Collected data entries
=== Begin Enclosure ===

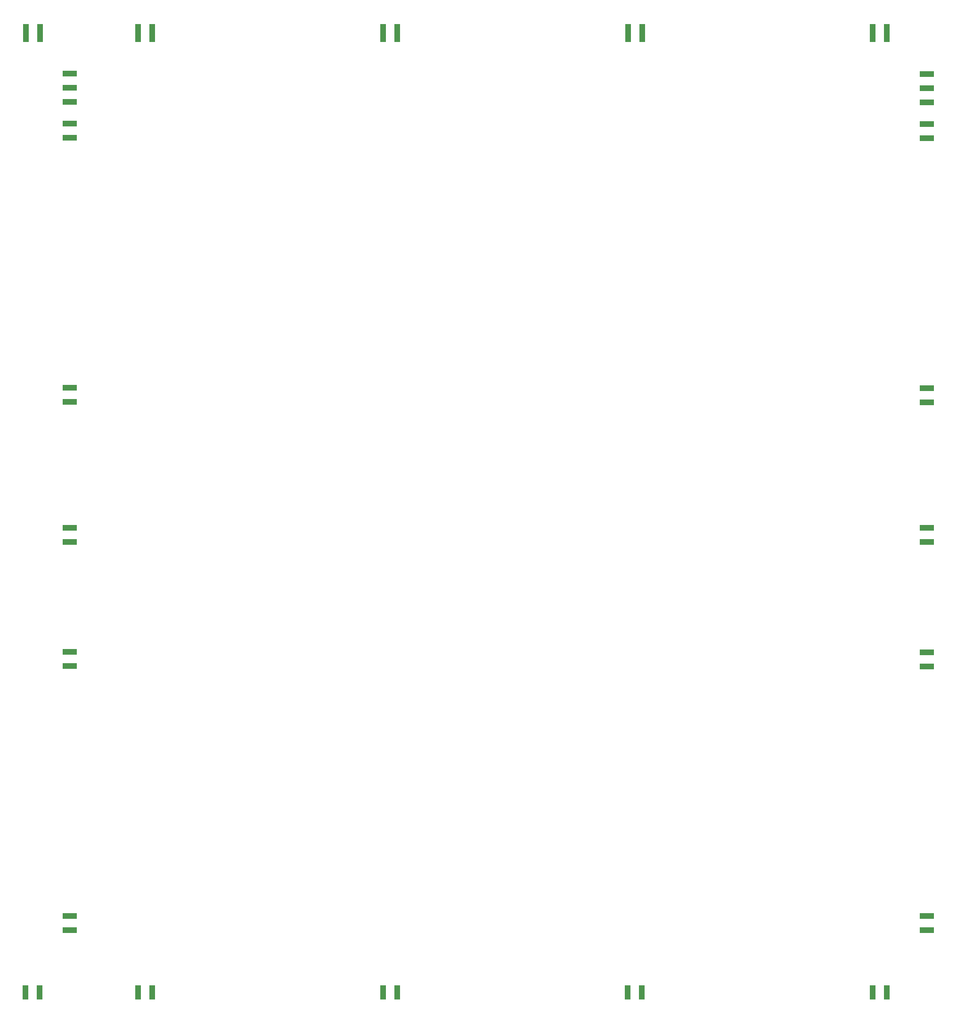
<source format=gbr>
%TF.GenerationSoftware,KiCad,Pcbnew,(6.0.7-1)-1*%
%TF.CreationDate,2022-12-02T15:51:38+01:00*%
%TF.ProjectId,8x8,3878382e-6b69-4636-9164-5f7063625858,rev?*%
%TF.SameCoordinates,Original*%
%TF.FileFunction,Paste,Bot*%
%TF.FilePolarity,Positive*%
%FSLAX46Y46*%
G04 Gerber Fmt 4.6, Leading zero omitted, Abs format (unit mm)*
G04 Created by KiCad (PCBNEW (6.0.7-1)-1) date 2022-12-02 15:51:38*
%MOMM*%
%LPD*%
G01*
G04 APERTURE LIST*
%ADD10R,1.020000X2.600000*%
%ADD11R,1.020000X3.200000*%
%ADD12R,2.600000X1.020000*%
G04 APERTURE END LIST*
D10*
%TO.C,J7*%
X86820000Y-208120000D03*
X84280000Y-208120000D03*
%TD*%
D11*
%TO.C,J5*%
X172310000Y-35910000D03*
X174850000Y-35910000D03*
%TD*%
D10*
%TO.C,J8*%
X130820000Y-208120000D03*
X128280000Y-208120000D03*
%TD*%
D12*
%TO.C,J19*%
X182030000Y-43315000D03*
X182030000Y-45855000D03*
X182030000Y-48395000D03*
%TD*%
%TO.C,J23*%
X182020000Y-124760000D03*
X182020000Y-127300000D03*
%TD*%
%TO.C,J15*%
X182020000Y-99640000D03*
X182020000Y-102180000D03*
%TD*%
D11*
%TO.C,J4*%
X128310000Y-35910000D03*
X130850000Y-35910000D03*
%TD*%
%TO.C,J21*%
X20110000Y-35910000D03*
X22650000Y-35910000D03*
%TD*%
D12*
%TO.C,J10*%
X27980000Y-54720000D03*
X27980000Y-52180000D03*
%TD*%
D11*
%TO.C,J2*%
X40310000Y-35910000D03*
X42850000Y-35910000D03*
%TD*%
D12*
%TO.C,J16*%
X182020000Y-147040000D03*
X182020000Y-149580000D03*
%TD*%
%TO.C,J11*%
X27980000Y-102120000D03*
X27980000Y-99580000D03*
%TD*%
D10*
%TO.C,J6*%
X42820000Y-208120000D03*
X40280000Y-208120000D03*
%TD*%
D12*
%TO.C,J22*%
X27980000Y-127240000D03*
X27980000Y-124700000D03*
%TD*%
%TO.C,J17*%
X182020000Y-194440000D03*
X182020000Y-196980000D03*
%TD*%
%TO.C,J18*%
X27970000Y-48315000D03*
X27970000Y-45775000D03*
X27970000Y-43235000D03*
%TD*%
D11*
%TO.C,J3*%
X84310000Y-35910000D03*
X86850000Y-35910000D03*
%TD*%
D12*
%TO.C,J12*%
X27980000Y-149520000D03*
X27980000Y-146980000D03*
%TD*%
D10*
%TO.C,J9*%
X174820000Y-208120000D03*
X172280000Y-208120000D03*
%TD*%
D12*
%TO.C,J14*%
X182020000Y-52240000D03*
X182020000Y-54780000D03*
%TD*%
%TO.C,J13*%
X27980000Y-196920000D03*
X27980000Y-194380000D03*
%TD*%
D10*
%TO.C,J20*%
X22620000Y-208110000D03*
X20080000Y-208110000D03*
%TD*%
M02*

</source>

=== End Enclosure ===

= Task brief =
Repeat the entries exactly, without pictures.

= Reply =
<source format=gbr>
%TF.GenerationSoftware,KiCad,Pcbnew,(6.0.7-1)-1*%
%TF.CreationDate,2022-12-02T15:51:38+01:00*%
%TF.ProjectId,8x8,3878382e-6b69-4636-9164-5f7063625858,rev?*%
%TF.SameCoordinates,Original*%
%TF.FileFunction,Paste,Bot*%
%TF.FilePolarity,Positive*%
%FSLAX46Y46*%
G04 Gerber Fmt 4.6, Leading zero omitted, Abs format (unit mm)*
G04 Created by KiCad (PCBNEW (6.0.7-1)-1) date 2022-12-02 15:51:38*
%MOMM*%
%LPD*%
G01*
G04 APERTURE LIST*
%ADD10R,1.020000X2.600000*%
%ADD11R,1.020000X3.200000*%
%ADD12R,2.600000X1.020000*%
G04 APERTURE END LIST*
D10*
%TO.C,J7*%
X86820000Y-208120000D03*
X84280000Y-208120000D03*
%TD*%
D11*
%TO.C,J5*%
X172310000Y-35910000D03*
X174850000Y-35910000D03*
%TD*%
D10*
%TO.C,J8*%
X130820000Y-208120000D03*
X128280000Y-208120000D03*
%TD*%
D12*
%TO.C,J19*%
X182030000Y-43315000D03*
X182030000Y-45855000D03*
X182030000Y-48395000D03*
%TD*%
%TO.C,J23*%
X182020000Y-124760000D03*
X182020000Y-127300000D03*
%TD*%
%TO.C,J15*%
X182020000Y-99640000D03*
X182020000Y-102180000D03*
%TD*%
D11*
%TO.C,J4*%
X128310000Y-35910000D03*
X130850000Y-35910000D03*
%TD*%
%TO.C,J21*%
X20110000Y-35910000D03*
X22650000Y-35910000D03*
%TD*%
D12*
%TO.C,J10*%
X27980000Y-54720000D03*
X27980000Y-52180000D03*
%TD*%
D11*
%TO.C,J2*%
X40310000Y-35910000D03*
X42850000Y-35910000D03*
%TD*%
D12*
%TO.C,J16*%
X182020000Y-147040000D03*
X182020000Y-149580000D03*
%TD*%
%TO.C,J11*%
X27980000Y-102120000D03*
X27980000Y-99580000D03*
%TD*%
D10*
%TO.C,J6*%
X42820000Y-208120000D03*
X40280000Y-208120000D03*
%TD*%
D12*
%TO.C,J22*%
X27980000Y-127240000D03*
X27980000Y-124700000D03*
%TD*%
%TO.C,J17*%
X182020000Y-194440000D03*
X182020000Y-196980000D03*
%TD*%
%TO.C,J18*%
X27970000Y-48315000D03*
X27970000Y-45775000D03*
X27970000Y-43235000D03*
%TD*%
D11*
%TO.C,J3*%
X84310000Y-35910000D03*
X86850000Y-35910000D03*
%TD*%
D12*
%TO.C,J12*%
X27980000Y-149520000D03*
X27980000Y-146980000D03*
%TD*%
D10*
%TO.C,J9*%
X174820000Y-208120000D03*
X172280000Y-208120000D03*
%TD*%
D12*
%TO.C,J14*%
X182020000Y-52240000D03*
X182020000Y-54780000D03*
%TD*%
%TO.C,J13*%
X27980000Y-196920000D03*
X27980000Y-194380000D03*
%TD*%
D10*
%TO.C,J20*%
X22620000Y-208110000D03*
X20080000Y-208110000D03*
%TD*%
M02*

</source>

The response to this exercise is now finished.